### PROBLEM TO SOLVE
Give back the lines of the records exactly, starting at the first and ending at the one with "talegre, a length of Pacific".

(Dataset entries)
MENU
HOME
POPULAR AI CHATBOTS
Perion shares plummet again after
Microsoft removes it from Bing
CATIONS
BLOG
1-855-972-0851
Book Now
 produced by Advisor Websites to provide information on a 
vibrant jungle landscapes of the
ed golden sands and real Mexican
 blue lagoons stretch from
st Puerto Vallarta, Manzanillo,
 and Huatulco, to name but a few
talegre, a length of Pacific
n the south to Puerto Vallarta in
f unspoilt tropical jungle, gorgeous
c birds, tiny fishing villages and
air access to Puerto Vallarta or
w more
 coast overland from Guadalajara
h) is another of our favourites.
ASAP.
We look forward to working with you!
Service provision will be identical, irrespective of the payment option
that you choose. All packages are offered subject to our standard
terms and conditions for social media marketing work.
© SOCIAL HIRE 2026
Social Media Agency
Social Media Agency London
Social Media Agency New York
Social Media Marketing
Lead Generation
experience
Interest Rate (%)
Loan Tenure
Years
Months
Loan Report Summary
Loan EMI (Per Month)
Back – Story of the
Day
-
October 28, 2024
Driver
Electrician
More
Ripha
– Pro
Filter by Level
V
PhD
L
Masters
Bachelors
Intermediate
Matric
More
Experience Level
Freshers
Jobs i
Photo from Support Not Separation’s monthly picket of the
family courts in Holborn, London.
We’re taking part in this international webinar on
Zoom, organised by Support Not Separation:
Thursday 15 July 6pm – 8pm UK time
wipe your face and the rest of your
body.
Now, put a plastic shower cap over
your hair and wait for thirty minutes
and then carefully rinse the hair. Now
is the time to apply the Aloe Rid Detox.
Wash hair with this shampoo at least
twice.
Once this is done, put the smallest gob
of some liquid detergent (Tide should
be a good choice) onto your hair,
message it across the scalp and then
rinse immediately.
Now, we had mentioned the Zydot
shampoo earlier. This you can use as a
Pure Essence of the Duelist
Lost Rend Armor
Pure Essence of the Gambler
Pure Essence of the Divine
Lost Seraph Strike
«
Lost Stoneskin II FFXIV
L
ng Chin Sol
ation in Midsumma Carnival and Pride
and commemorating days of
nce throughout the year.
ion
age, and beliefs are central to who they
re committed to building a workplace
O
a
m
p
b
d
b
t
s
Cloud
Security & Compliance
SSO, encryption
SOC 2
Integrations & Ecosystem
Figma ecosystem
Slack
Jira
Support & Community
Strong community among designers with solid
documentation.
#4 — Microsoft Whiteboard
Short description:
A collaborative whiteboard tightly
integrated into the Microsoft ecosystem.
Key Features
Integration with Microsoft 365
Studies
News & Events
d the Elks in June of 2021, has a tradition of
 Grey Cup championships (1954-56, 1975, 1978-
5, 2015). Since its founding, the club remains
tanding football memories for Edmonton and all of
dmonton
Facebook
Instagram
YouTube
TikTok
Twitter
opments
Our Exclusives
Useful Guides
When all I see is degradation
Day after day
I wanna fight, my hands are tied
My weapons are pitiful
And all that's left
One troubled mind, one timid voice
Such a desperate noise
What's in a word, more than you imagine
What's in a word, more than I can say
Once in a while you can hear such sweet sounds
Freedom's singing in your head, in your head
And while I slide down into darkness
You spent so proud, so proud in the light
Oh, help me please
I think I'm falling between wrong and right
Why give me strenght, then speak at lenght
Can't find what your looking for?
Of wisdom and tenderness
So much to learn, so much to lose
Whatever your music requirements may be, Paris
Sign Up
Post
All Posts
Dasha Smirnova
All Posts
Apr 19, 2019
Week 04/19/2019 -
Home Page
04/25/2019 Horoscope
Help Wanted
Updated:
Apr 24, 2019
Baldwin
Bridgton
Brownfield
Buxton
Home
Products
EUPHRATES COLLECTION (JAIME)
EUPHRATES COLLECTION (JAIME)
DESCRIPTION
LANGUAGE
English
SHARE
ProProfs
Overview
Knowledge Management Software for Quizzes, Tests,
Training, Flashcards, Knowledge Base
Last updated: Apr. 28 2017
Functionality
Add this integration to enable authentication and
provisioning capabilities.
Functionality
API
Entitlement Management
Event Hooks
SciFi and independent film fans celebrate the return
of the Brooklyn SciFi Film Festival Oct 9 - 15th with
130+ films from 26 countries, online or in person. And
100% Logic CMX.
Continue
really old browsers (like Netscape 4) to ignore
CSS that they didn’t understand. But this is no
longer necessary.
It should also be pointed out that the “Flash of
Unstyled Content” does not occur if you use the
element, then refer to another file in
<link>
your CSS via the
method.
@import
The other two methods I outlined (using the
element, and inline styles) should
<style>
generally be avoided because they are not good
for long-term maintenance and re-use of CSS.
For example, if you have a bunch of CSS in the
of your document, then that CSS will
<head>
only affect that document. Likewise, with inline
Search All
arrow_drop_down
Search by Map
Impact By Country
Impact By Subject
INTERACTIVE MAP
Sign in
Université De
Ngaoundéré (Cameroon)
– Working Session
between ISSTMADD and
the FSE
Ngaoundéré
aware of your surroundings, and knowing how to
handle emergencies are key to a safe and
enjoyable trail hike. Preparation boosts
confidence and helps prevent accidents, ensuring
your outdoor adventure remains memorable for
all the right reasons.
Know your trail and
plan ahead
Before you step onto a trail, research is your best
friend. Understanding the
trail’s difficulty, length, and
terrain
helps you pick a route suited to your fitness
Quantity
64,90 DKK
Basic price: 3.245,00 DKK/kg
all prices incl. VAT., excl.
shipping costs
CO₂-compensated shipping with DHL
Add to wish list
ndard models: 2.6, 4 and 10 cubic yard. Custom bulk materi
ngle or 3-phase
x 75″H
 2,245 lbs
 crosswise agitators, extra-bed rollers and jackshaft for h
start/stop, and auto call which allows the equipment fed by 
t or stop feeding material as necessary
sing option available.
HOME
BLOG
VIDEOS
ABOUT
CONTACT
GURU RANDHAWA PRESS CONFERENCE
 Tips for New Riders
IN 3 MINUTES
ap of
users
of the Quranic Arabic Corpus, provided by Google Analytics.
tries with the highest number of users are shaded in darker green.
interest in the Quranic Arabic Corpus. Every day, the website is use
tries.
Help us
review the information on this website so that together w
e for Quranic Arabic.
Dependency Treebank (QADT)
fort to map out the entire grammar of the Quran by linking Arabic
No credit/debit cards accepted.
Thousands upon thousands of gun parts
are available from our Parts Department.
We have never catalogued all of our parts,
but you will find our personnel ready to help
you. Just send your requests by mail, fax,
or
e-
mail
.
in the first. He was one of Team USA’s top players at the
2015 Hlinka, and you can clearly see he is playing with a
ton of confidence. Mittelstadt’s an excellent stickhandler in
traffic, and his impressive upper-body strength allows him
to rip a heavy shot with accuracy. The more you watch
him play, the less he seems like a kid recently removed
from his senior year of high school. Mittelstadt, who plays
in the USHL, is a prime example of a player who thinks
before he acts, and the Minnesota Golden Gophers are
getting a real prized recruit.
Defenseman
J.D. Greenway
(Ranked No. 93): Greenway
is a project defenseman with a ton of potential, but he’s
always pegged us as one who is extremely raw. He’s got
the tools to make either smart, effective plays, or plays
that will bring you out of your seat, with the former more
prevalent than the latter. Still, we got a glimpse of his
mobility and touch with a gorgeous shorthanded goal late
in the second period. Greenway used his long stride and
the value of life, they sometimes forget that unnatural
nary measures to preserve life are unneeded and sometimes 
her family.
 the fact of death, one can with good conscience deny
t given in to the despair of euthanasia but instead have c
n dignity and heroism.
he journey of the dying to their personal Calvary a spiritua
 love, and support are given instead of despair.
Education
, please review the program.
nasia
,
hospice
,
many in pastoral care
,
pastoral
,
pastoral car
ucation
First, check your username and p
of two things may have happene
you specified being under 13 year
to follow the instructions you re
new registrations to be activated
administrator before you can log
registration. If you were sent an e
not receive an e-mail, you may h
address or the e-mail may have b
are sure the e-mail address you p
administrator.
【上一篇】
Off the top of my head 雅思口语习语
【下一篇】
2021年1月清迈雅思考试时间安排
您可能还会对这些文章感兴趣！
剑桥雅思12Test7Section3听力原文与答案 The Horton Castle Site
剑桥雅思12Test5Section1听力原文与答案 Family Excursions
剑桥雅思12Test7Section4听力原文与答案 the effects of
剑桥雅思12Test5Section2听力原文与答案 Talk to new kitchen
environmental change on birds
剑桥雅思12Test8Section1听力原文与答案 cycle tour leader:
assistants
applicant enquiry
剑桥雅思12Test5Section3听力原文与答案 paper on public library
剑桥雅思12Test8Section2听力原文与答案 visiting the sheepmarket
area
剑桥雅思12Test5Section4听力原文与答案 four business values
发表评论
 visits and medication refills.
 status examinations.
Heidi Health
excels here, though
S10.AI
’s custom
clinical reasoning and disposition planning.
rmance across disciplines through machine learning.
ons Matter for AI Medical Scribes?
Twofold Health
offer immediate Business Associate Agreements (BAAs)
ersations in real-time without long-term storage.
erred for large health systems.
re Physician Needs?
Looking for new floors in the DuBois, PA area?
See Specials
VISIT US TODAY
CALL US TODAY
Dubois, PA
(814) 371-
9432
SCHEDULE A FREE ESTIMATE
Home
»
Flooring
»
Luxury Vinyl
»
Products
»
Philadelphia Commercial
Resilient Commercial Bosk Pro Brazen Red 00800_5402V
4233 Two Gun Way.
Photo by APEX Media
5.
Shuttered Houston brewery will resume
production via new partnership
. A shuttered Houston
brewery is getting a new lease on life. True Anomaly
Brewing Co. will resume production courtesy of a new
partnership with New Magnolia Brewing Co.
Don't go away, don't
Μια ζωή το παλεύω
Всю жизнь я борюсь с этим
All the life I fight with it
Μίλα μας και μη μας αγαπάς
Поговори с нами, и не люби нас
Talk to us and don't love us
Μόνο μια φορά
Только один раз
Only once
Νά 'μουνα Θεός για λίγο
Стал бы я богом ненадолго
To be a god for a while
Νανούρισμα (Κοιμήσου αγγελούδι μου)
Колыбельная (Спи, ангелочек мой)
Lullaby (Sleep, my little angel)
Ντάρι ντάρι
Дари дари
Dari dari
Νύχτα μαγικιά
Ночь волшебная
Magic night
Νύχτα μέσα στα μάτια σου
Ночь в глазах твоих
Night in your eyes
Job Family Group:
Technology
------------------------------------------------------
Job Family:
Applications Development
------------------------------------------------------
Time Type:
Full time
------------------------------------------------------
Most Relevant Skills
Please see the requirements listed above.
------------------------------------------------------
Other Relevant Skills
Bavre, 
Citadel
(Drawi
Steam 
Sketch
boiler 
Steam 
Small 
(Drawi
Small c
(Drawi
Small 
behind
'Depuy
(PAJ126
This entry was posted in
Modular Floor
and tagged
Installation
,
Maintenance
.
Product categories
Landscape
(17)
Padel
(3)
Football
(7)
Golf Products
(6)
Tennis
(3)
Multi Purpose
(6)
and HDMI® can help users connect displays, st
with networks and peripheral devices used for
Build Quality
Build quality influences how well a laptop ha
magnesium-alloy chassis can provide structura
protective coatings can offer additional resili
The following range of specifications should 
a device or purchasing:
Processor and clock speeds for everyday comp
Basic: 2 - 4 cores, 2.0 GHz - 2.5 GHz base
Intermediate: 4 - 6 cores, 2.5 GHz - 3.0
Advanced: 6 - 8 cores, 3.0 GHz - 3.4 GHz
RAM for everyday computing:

### OUTPUT FOR THIS TASK
MENU
HOME
POPULAR AI CHATBOTS
Perion shares plummet again after
Microsoft removes it from Bing
CATIONS
BLOG
1-855-972-0851
Book Now
 produced by Advisor Websites to provide information on a 
vibrant jungle landscapes of the
ed golden sands and real Mexican
 blue lagoons stretch from
st Puerto Vallarta, Manzanillo,
 and Huatulco, to name but a few
talegre, a length of Pacific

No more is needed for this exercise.